### What is required
Images should be left out, and everything else in the listing reproduced exactly.

### Supplied records
= = = =

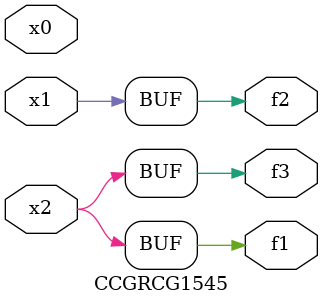
<source format=v>
module CCGRCG1545(
	input x0, x1, x2,
	output f1, f2, f3
);
	assign f1 = x2;
	assign f2 = x1;
	assign f3 = x2;
endmodule

</source>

= = = =

### Worked solution
<source format=v>
module CCGRCG1545(
	input x0, x1, x2,
	output f1, f2, f3
);
	assign f1 = x2;
	assign f2 = x1;
	assign f3 = x2;
endmodule

</source>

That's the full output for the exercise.